(Dataset):
--------------------------------
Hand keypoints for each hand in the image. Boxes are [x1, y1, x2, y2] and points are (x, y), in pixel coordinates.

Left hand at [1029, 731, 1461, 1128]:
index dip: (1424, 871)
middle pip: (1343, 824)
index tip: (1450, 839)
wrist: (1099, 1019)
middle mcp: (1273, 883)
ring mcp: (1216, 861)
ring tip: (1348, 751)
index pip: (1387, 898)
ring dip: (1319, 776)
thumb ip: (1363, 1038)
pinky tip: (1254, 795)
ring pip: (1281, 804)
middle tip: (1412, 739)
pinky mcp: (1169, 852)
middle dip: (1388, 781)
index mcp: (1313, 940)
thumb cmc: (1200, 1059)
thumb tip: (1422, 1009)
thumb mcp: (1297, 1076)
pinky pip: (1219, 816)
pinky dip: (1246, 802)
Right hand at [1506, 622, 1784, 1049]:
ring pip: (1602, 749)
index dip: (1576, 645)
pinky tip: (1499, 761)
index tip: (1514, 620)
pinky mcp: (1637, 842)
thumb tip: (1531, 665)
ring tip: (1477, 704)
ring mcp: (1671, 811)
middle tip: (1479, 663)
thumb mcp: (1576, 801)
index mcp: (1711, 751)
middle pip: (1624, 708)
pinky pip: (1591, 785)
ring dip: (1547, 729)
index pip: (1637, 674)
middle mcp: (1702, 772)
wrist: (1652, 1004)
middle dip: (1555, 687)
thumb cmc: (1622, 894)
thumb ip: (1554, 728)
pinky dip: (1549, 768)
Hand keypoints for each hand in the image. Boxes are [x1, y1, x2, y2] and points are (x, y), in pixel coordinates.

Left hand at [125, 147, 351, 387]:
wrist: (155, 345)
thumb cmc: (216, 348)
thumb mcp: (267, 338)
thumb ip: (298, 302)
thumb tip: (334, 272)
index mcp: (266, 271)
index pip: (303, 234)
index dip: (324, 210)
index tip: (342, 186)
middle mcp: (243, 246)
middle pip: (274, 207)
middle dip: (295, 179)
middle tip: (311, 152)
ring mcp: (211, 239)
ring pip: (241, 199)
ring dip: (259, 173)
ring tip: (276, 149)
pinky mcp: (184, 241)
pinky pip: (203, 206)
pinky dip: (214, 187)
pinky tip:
--------------------------------
(Exercise directions): Up to and including the line with "ring tip: (1477, 704)", write out the records above exactly, starting from their first line.

(Output below):
Hand keypoints for each hand in the image. Boxes are [x1, y1, x2, y2] and points are (x, y), in pixel coordinates.

Left hand at [1029, 731, 1461, 1128]:
index dip: (1424, 871)
middle pip: (1343, 824)
index tip: (1450, 839)
wrist: (1099, 1019)
middle mcp: (1273, 883)
ring mcp: (1216, 861)
ring tip: (1348, 751)
index pip: (1387, 898)
ring dip: (1319, 776)
thumb ip: (1363, 1038)
pinky tip: (1254, 795)
ring pip: (1281, 804)
middle tip: (1412, 739)
pinky mcp: (1169, 852)
middle dip: (1388, 781)
index mcp: (1313, 940)
thumb cmc: (1200, 1059)
thumb tip: (1422, 1009)
thumb mcp: (1297, 1076)
pinky pip: (1219, 816)
pinky dip: (1246, 802)
Right hand at [1506, 622, 1784, 1049]:
ring pip: (1602, 749)
index dip: (1576, 645)
pinky tip: (1499, 761)
index tip: (1514, 620)
pinky mcp: (1637, 842)
thumb tip: (1531, 665)
ring tip: (1477, 704)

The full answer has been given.